Jean-Pierre Grallet O.F.M. (born 20 May 1941) is a French prelate of the Catholic Church who was archbishop of Strasbourg from 2007 to 2017. He was auxiliary bishop there from 2004 to 2007.

He is currently under investigation by both civil and church authorities for sexual abuse of an adult woman in the 1980s; he has admitted his behavior was inappropriate and expressed regret.

==Biography==
Grallet was born on 20 May 1941 in Rozelieures in Lorraine. He studied at the minor and major seminaries of Nancy. After entering the Order of Friars Minor, he continued his theological formation at the Orsay School of Theology of the Franciscan Province of Paris. He made his solemn vows as a Franciscan on 15 September 1968 and was ordained a priest on 28 June 1969. He obtained a degree in history from the University of Besançon.

Within the Franciscans he was: Custos (1973–1985); Provincial Definitor (1976–1985); master of temporary professed (1985–1988); provincial vicar (1985–1988 and 1996–1999); provincial minister (1988–1996); visitor general (1986, 1988 and 1996); Superior of the Convent of the Franciscan Friars Minor of Strasbourg (1999). He was also in Phalsbourg, educator-chaplain at the "Collège Saint-Antoine" from 1969 to 1972; chaplain of the "Pelante" high school and of the students of the University of Besançon, as well as professor of Church history in the major seminary of Dijon from 1972 to 1985; chaplain of the students in Strasbourg from 1985 to 1988; student chaplain in Metz from 1988 to 1996.

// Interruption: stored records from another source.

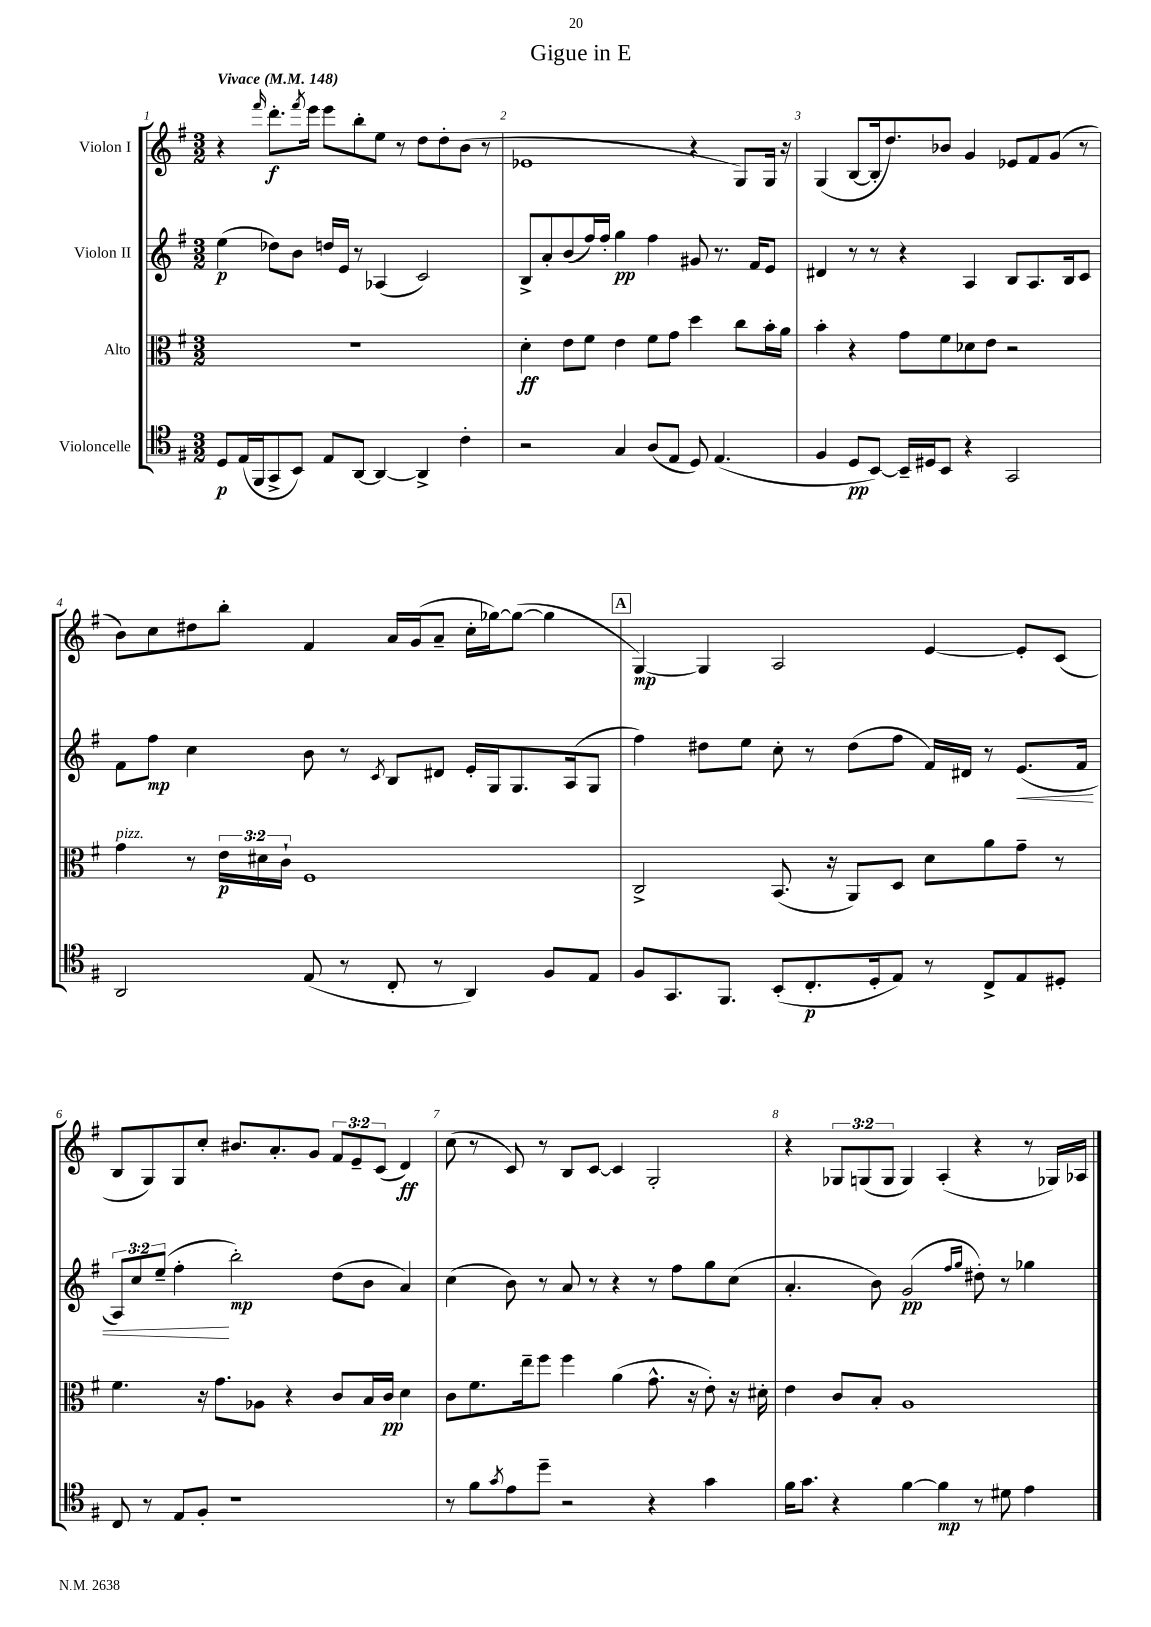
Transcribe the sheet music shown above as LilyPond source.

\header { title = "Gigue in E" }
<<
\new StaffGroup <<
\new Staff = "s0" \with { instrumentName = "Violon I" } {
    \clef treble \key g \major \numericTimeSignature \time 3/2 \override Staff.TupletNumber.text = #tuplet-number::calc-fraction-text \tempo "Vivace" 4 = 148
    r4 \grace { fis'''16 } d'''8.-.\f \acciaccatura { fis'''8 } e'''16 e'''8 b''8-. e''8 r8 d''8 d''8-. b'8( r8 |
    ees'1 r4 g8) g16 r16 |
    g4( b8~ b16-. d''8.) bes'8 g'4 ees'8 fis'8 g'8( r8 |
    b'8) c''8 dis''8 b''8-. fis'4 a'16 g'16( a'8-- c''16-. ges''16~) ges''8~( ges''4 |
    \mark \markup { \box "A" } g4~\mp) g4 a2 e'4~ e'8-. c'8( |
    b8 g8) g8 c''8-. bis'8. a'8.-. g'8 \tuplet 3/2 { fis'8 e'8-- c'8( } d'4\ff) |
    c''8( r8 c'8) r8 b8 c'8~ c'4 g2-. |
    r4 \tuplet 3/2 { ges8 g8( g8 } g4) a4-.( r4 r8 ges16) aes16 \bar "|." |
}
\new Staff = "s1" \with { instrumentName = "Violon II" } {
    \clef treble \key g \major \numericTimeSignature \time 3/2 \override Staff.TupletNumber.text = #tuplet-number::calc-fraction-text
    e''4\p( des''8) b'8 d''16 e'16 r8 aes4( c'2) |
    b8-> a'8-. b'8( fis''16) fis''16-. g''4\pp fis''4 gis'8 r8. fis'16 e'8 |
    dis'4 r8 r8 r4 a4 b8 a8. b16 c'8 |
    fis'8 fis''8\mp c''4 b'8 r8 \acciaccatura { c'8 } b8 dis'8 e'16-. g16 g8. a16( g8 |
    \mark \markup { \box "A" } fis''4) dis''8 e''8 c''8-. r8 dis''8( fis''8 fis'16) dis'16 r8 e'8.\<( fis'16 |
    \tuplet 3/2 { a8) c''8 e''8--( } fis''4-.\! b''2-.\mp) d''8( b'8 a'4) |
    c''4( b'8) r8 a'8 r8 r4 r8 fis''8 g''8 c''8( |
    a'4.-. b'8) g'2\pp( \grace { fis''16 g''16 } dis''8-.) r8 ges''4 \bar "|." |
}
\new Staff = "s2" \with { instrumentName = "Alto" } {
    \clef alto \key g \major \numericTimeSignature \time 3/2 \override Staff.TupletNumber.text = #tuplet-number::calc-fraction-text
    R1. |
    d'4-.\ff e'8 fis'8 e'4 fis'8 g'8 d''4 c''8 b'16-. a'16 |
    b'4-. r4 g'8 fis'8 des'8 e'8 r2 |
    g'4^\markup { \italic "pizz." } r8 \tuplet 3/2 { e'16\p dis'16 c'16-! } fis1 |
    \mark \markup { \box "A" } c2-> b,8.( r16 a,8) d8 d'8 a'8 g'8-- r8 |
    fis'4. r16 g'8. aes8 r4 c'8 b16 c'16\pp d'4 |
    c'8 fis'8. e''16-- fis''8 fis''4 a'4( g'8.-^ r16 e'8-.) r16 dis'16-. |
    e'4 c'8 b8-. a1 \bar "|." |
}
\new Staff = "s3" \with { instrumentName = "Violoncelle" } {
    \clef tenor \key g \major \numericTimeSignature \time 3/2
    d8\p e16( fis,16 g,8-> b,8) e8 a,8~ a,4~ a,4-> c'4-. |
    r2 g4 a8( e8 d8) e4.( |
    fis4 d8\pp b,8~) b,16-- dis16 b,8 r4 g,2 |
    a,2 e8( r8 c8-. r8 a,4) fis8 e8 |
    \mark \markup { \box "A" } fis8 g,8. fis,8. b,8-.( c8.-.\p d16-. e8) r8 c8-> e8 dis8-. |
    c8 r8 e8 fis8-. r1 |
    r8 fis'8 \acciaccatura { g'8 } e'8 d''8-- r2 r4 g'4 |
    fis'16 g'8. r4 fis'4~ fis'4\mp r8 dis'8 e'4 \bar "|." |
}
>>
>>
\layout { \context { \Score \override BarNumber.break-visibility = ##(#f #t #t) barNumberVisibility = #all-bar-numbers-visible } }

Pope John Paul II named him auxiliary bishop of Strasbourg on 27 September 2004. He received his episcopal consecration on 23 October. Pope Benedict XVI named him archbishop there on 21 April 2007 and he was installed there on 13 May.

Pope Francis accepted his resignation as archbishop on 18 February 2017.

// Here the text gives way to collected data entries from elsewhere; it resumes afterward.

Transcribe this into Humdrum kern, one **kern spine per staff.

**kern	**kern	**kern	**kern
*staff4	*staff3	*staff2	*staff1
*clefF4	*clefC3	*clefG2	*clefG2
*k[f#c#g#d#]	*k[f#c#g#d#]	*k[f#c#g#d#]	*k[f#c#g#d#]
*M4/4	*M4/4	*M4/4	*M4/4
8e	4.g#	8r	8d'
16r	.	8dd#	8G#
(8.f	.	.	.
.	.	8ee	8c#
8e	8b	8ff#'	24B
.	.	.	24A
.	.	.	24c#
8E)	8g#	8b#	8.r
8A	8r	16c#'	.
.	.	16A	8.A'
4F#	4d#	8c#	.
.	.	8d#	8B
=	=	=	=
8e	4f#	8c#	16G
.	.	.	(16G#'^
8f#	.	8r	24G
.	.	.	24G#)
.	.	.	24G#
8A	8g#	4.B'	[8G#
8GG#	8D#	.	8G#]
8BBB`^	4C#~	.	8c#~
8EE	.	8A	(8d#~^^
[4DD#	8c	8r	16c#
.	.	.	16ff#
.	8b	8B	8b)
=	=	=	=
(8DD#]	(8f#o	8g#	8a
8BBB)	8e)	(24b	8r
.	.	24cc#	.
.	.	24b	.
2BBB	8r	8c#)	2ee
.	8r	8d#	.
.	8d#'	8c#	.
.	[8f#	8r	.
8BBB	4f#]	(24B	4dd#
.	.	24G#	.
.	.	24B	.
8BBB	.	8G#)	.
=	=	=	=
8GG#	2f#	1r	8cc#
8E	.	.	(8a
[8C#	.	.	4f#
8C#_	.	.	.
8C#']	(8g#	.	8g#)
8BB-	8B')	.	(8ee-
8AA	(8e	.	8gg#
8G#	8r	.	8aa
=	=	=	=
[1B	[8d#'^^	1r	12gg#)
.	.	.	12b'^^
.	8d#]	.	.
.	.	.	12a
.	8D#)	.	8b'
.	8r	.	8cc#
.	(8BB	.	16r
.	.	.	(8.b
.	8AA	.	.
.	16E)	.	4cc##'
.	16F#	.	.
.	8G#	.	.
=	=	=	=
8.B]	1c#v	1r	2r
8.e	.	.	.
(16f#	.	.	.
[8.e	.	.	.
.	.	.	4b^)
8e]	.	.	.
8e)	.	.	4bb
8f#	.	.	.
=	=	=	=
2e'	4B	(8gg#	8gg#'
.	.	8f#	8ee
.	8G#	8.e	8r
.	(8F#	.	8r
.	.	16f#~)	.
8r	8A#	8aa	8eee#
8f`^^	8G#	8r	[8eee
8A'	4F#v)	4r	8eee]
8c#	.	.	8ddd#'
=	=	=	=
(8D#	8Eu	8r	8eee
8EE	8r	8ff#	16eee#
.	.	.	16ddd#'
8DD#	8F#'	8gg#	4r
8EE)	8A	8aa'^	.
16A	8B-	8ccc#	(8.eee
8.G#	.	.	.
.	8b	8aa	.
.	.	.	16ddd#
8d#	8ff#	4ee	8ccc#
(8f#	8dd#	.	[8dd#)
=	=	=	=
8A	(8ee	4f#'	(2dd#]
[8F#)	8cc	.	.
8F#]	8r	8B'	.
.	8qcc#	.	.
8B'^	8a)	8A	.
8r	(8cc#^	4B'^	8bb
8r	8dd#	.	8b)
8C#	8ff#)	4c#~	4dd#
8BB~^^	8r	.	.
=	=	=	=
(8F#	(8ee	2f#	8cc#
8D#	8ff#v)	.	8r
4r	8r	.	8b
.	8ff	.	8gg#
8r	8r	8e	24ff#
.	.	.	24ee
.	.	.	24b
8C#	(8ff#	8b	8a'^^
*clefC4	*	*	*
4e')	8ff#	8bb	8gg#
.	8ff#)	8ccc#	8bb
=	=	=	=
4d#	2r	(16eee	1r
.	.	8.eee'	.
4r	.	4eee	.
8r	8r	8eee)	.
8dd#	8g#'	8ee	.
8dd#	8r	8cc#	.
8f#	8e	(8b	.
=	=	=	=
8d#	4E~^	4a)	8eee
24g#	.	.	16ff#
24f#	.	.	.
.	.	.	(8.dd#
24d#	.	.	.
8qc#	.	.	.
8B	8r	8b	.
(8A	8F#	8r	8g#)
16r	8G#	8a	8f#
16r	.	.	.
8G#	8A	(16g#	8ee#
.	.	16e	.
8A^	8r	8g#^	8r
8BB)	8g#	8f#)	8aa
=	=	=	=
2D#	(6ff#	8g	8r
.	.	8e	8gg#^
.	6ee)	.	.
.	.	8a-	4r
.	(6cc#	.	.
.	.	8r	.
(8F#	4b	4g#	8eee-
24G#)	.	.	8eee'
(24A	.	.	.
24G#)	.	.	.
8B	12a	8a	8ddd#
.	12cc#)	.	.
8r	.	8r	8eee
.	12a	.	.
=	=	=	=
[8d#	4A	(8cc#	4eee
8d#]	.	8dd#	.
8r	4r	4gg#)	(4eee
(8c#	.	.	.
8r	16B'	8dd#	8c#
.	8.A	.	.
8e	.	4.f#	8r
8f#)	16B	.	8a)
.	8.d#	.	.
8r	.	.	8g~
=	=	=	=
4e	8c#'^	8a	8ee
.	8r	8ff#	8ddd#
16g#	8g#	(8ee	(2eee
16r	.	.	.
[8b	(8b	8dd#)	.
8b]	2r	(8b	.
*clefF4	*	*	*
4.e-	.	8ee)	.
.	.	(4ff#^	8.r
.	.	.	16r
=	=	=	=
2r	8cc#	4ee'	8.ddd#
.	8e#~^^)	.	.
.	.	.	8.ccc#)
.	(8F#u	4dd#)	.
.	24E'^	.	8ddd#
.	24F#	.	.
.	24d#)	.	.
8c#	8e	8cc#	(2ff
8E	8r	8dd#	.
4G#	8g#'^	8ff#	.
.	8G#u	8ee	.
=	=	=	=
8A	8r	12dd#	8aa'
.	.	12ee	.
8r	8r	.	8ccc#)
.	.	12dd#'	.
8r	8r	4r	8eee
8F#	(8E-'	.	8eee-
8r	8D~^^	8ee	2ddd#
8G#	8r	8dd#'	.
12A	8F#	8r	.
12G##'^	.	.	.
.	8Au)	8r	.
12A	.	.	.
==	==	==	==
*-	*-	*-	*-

==Admission of sexual abuse==
On 16 November 2022, Grallet published a statement admitting that at the end of the 1980s, he had made "inappropriate gestures" (gestes déplacés) towards a young adult woman and that he deeply regretted his actions.

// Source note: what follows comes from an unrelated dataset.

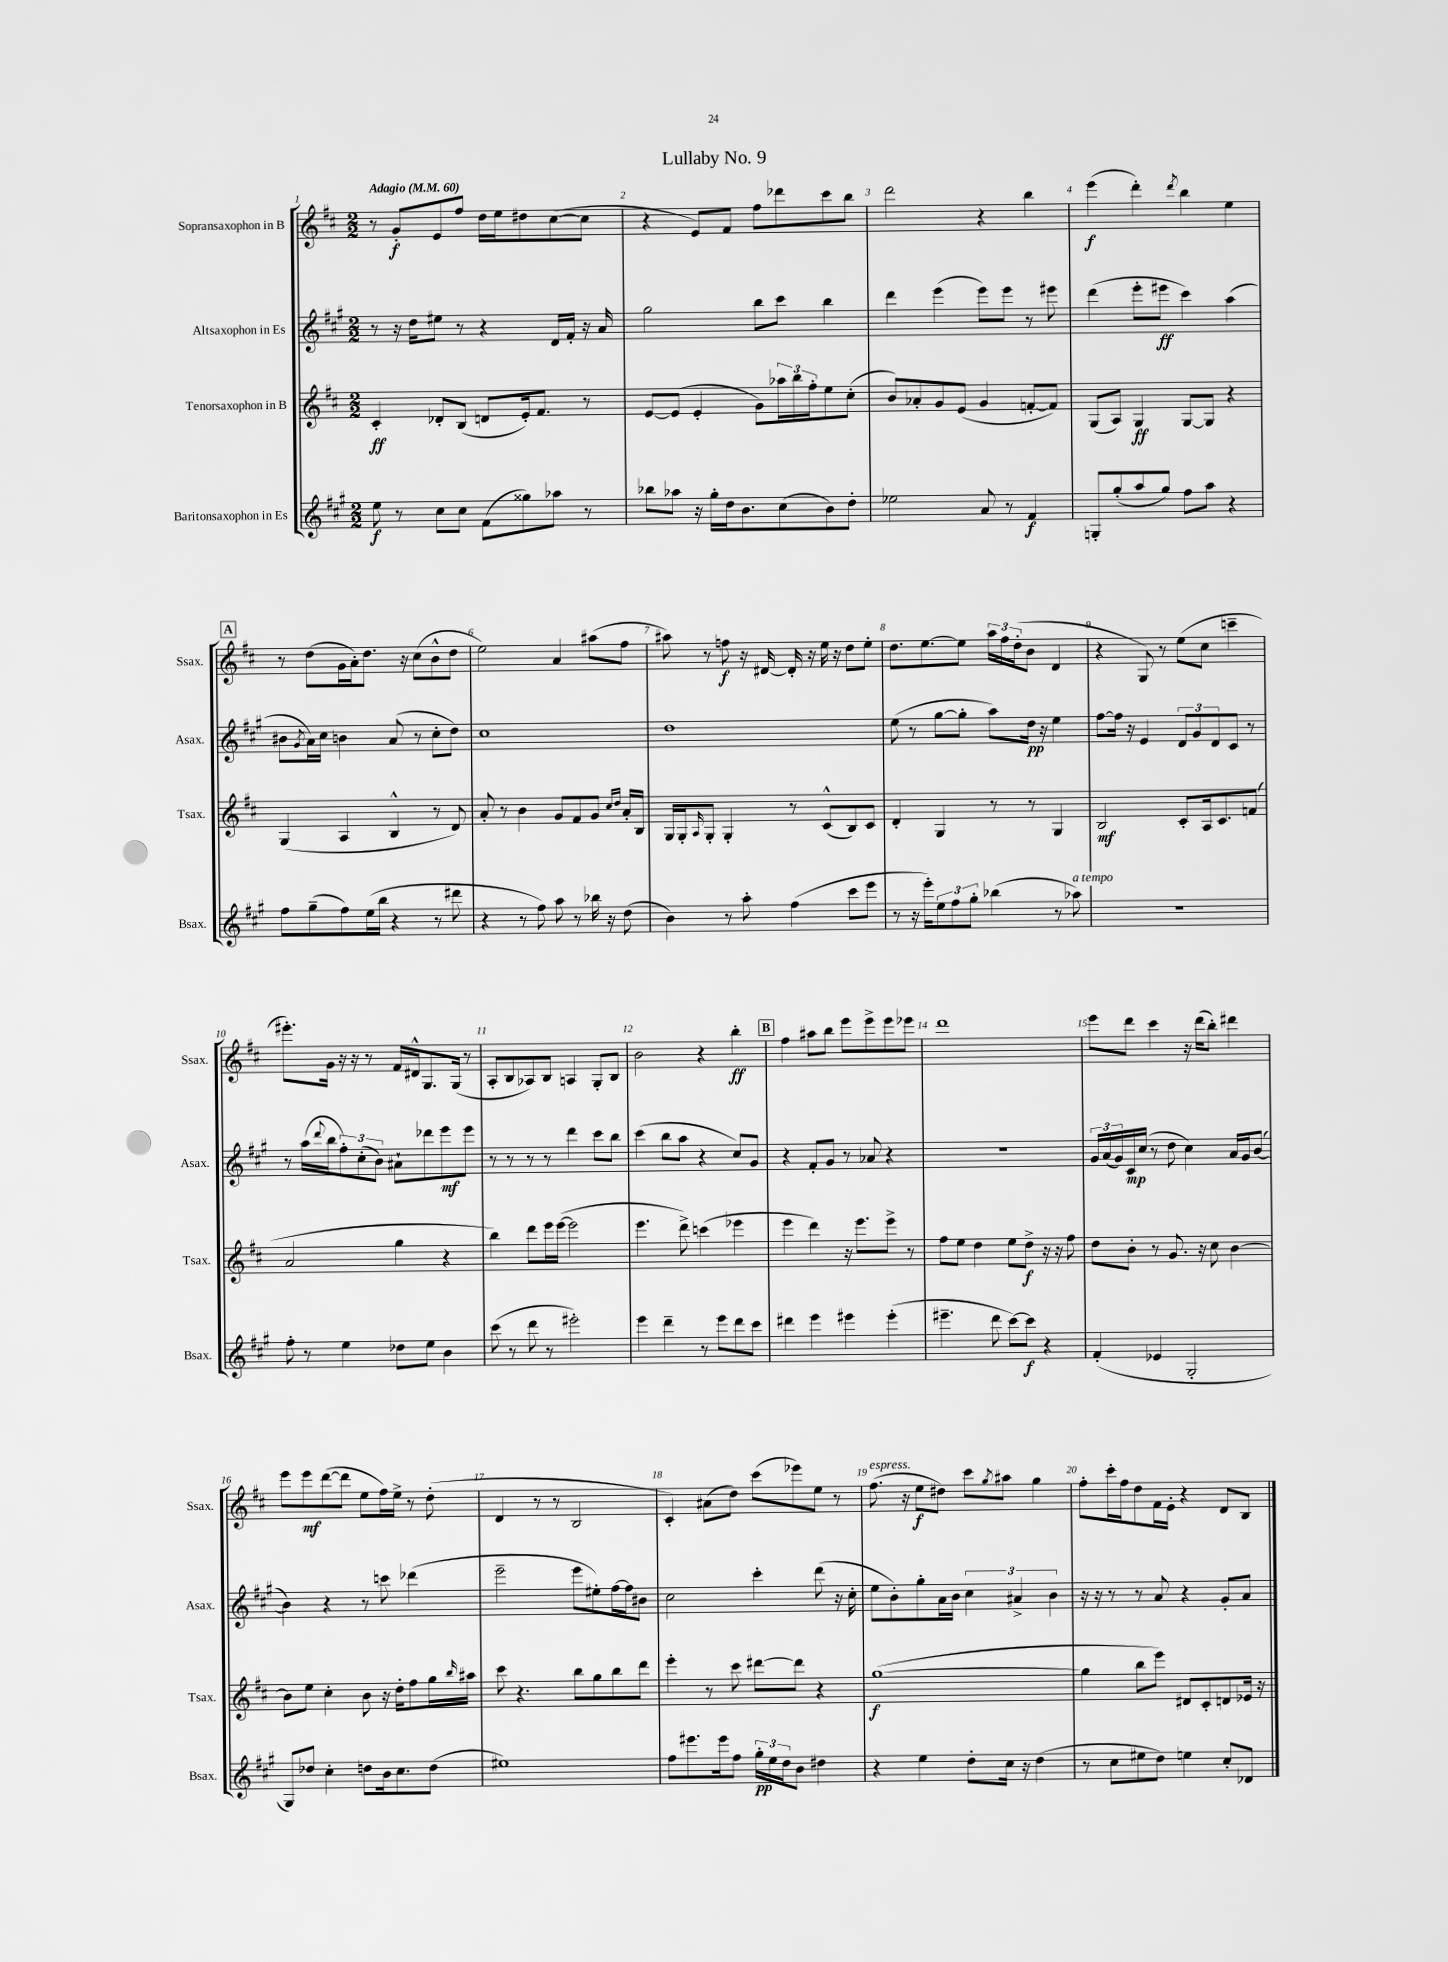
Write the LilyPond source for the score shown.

According to his successor, Luc Ravel, the events occurred in the fall of 1985 and were brought to his attention by the victim in December 2021 and he reported them to the Strasbourg public prosecutor in January 2022. He said he had notified Vatican authorities as well.

Michel Laloux, provincial of the Franciscans of France and Belgium, reported that by 30 September 2022 a canonical procedure was under way and that on 4 November he had suspended Grallet from his current assignment supervising a retirement home for Franciscans.